The optimization procedure has converged. All we need now is to plot the result.

. mata b = optimize_result_params(S)

. mata lqfit = logquad(b[1], b[2], "male")[1::18]

. getmata lqfit, force replace

. gen logm = log(m)

. twoway scatter logm age ///
>    ||  line lqfit age,  legend(off)

. graph export logquads.png, width(500) replace
(file logquads.png written in PNG format)

Log_Quadratic Model

>   fit <- logquad(r$par[1], r$par[2], "male")$logmx[1:18]
>   lqfit <- data.frame(age = b31$agem[-19], obs, fit)
>   p <- ggplot(lqfit, aes(age, obs)) + geom_point() + geom_line(aes(age, fit))
>   ggsave("logquad.png", plot=p, width=500/72, height=400/72, dpi=72)

Log_Quadratic Model
The fit is pretty good overall but, not unlike the previous model, it seems to have some difficulty at ages 10 to 25.

Comparison

Here is a graph that overlays the two fits

. gen lmfit = log(mfit)

. twoway scatter logm age ///
>     ||  line lmfit age , lpat(dash) ///
>     ||  line lqfit age , legend(ring(0) pos(5) cols(1) ///
>         order(2 "Modified Logit" 3 "Log Quadratic"))

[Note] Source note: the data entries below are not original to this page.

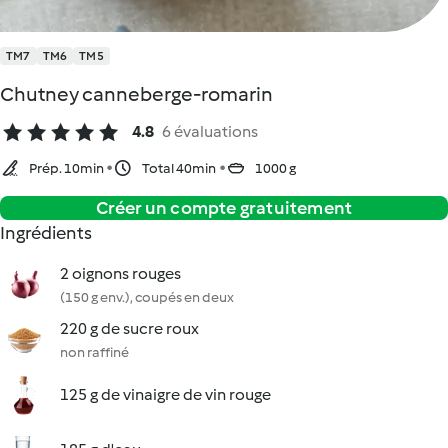
TM7
TM6
TM5
Chutney canneberge-romarin
4.8
6 évaluations
Prép. 10min
Total 40min
1000 g
Créer un compte gratuitement
Ingrédients
2 oignons rouges
(150 g env.), coupés en deux
220 g de sucre roux
non raffiné
125 g de vinaigre de vin rouge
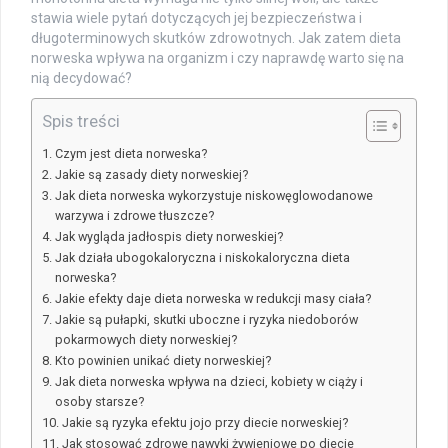
stawia wiele pytań dotyczących jej bezpieczeństwa i
długoterminowych skutków zdrowotnych. Jak zatem dieta
norweska wpływa na organizm i czy naprawdę warto się na
nią decydować?
Spis treści
Czym jest dieta norweska?
Jakie są zasady diety norweskiej?
Jak dieta norweska wykorzystuje niskowęglowodanowe
warzywa i zdrowe tłuszcze?
Jak wygląda jadłospis diety norweskiej?
Jak działa ubogokaloryczna i niskokaloryczna dieta
norweska?
Jakie efekty daje dieta norweska w redukcji masy ciała?
Jakie są pułapki, skutki uboczne i ryzyka niedoborów
pokarmowych diety norweskiej?
Kto powinien unikać diety norweskiej?
Jak dieta norweska wpływa na dzieci, kobiety w ciąży i
osoby starsze?
Jakie są ryzyka efektu jojo przy diecie norweskiej?
Jak stosować zdrowe nawyki żywieniowe po diecie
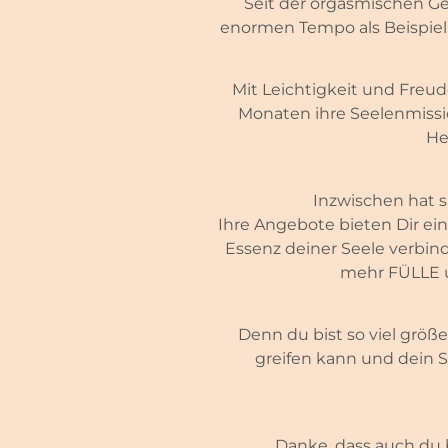
Seit der orgasmischen Ge
enormen Tempo als Beispiel 
Mit Leichtigkeit und Freud
Monaten ihre Seelenmissi
He
Inzwischen hat si
Ihre Angebote bieten Dir e
Essenz deiner Seele verbind
mehr FÜLLE u
Denn du bist so viel größe
greifen kann und dein
Danke, dass auch du b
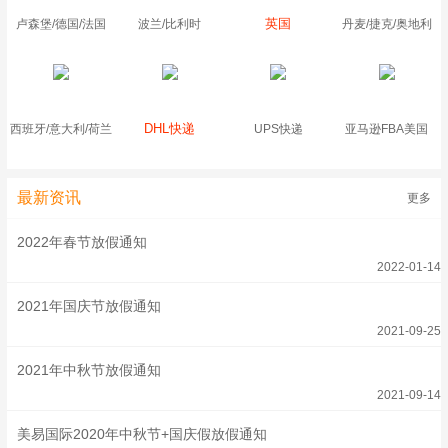
英国
卢森堡/德国/法国
波兰/比利时
丹麦/捷克/奥地利
DHL快递
西班牙/意大利/荷兰
UPS快递
亚马逊FBA美国
最新资讯
更多
2022年春节放假通知
2022-01-14
2021年国庆节放假通知
2021-09-25
2021年中秋节放假通知
2021-09-14
美易国际2020年中秋节+国庆假放假通知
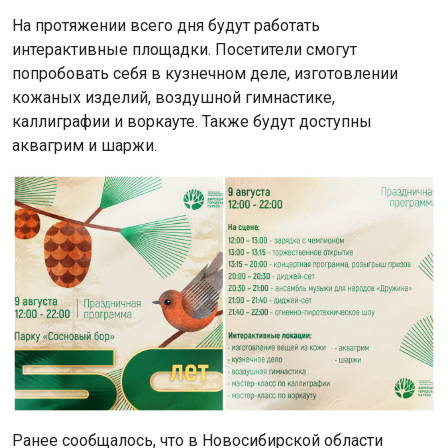
На протяжении всего дня будут работать
интерактивные площадки. Посетители смогут
попробовать себя в кузнечном деле, изготовлении
кожаных изделий, воздушной гимнастике,
каллиграфии и воркауте. Также будут доступны
аквагрим и шаржи.
Ранее сообщалось, что в Новосибирской области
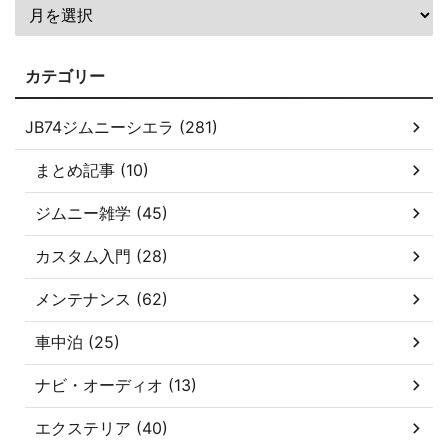
カテゴリー
JB74ジムニーシエラ (281)
まとめ記事 (10)
ジムニー雑学 (45)
カスタム入門 (28)
メンテナンス (62)
車中泊 (25)
ナビ・オーディオ (13)
エクステリア (40)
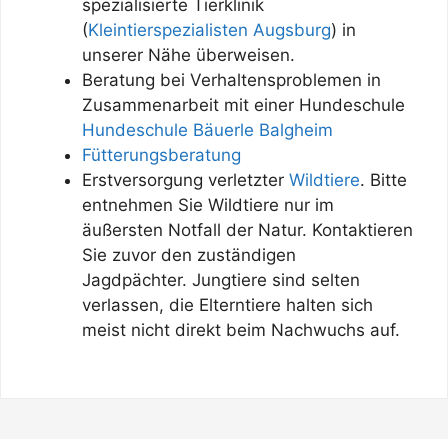
spezialisierte Tierklinik
(
Kleintierspezialisten Augsburg
) in
unserer Nähe überweisen.
Beratung bei Verhaltensproblemen in
Zusammenarbeit mit einer Hundeschule
Hundeschule Bäuerle Balgheim
Fütterungsberatung
Erstversorgung verletzter
Wildtiere
. Bitte
entnehmen Sie Wildtiere nur im
äußersten Notfall der Natur. Kontaktieren
Sie zuvor den zuständigen
Jagdpächter. Jungtiere sind selten
verlassen, die Elterntiere halten sich
meist nicht direkt beim Nachwuchs auf.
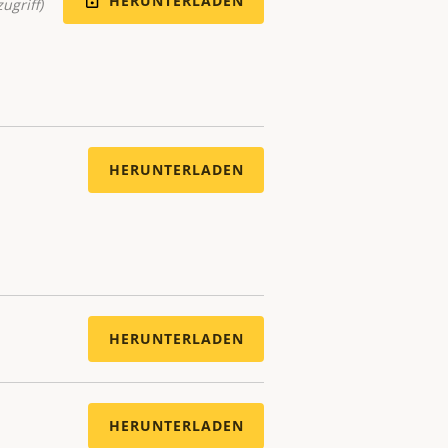
HERUNTERLADEN
ugriff)
HERUNTERLADEN
HERUNTERLADEN
HERUNTERLADEN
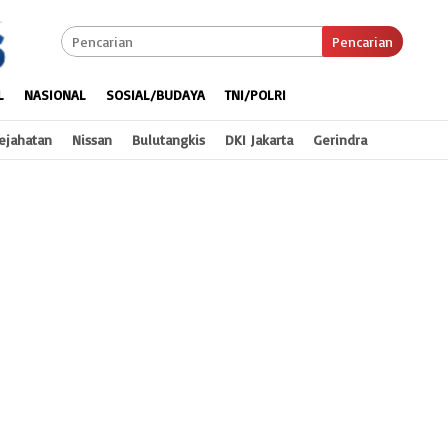
Pencarian
L
NASIONAL
SOSIAL/BUDAYA
TNI/POLRI
ejahatan
Nissan
Bulutangkis
DKI Jakarta
Gerindra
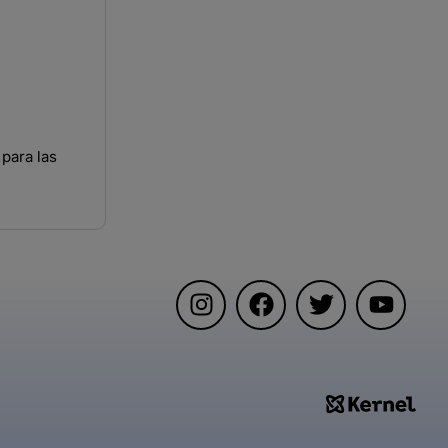
para las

. graph export mortmods.png, width(500) replace
(file mortmods.png written in PNG format)

Model Comparison

> fits <- mutate(lqfit, fitm = log(mfit[-19]))
> p <- ggplot(fits, aes(age, obs)) + geom_point() +  
+   geom_line(aes(age, fit, color="c1")) + 
+   geom_line(aes(age, fitm, color="c2")) +
+   scale_color_manual(name="Model", values=c("c1" = "blue", "c2" = "red"), 
+   labels=c("Log-quadratic", "Modified logit")) + 
+   theme(legend.position =c(.9, .12))
> ggsave("mormodsr.png", plot=p, width=500/72, height=400/72, dpi=72)

Model Comparison
There seems to be some room for improvement, but in my opinion it will be hard to do much better without adding a third parameter.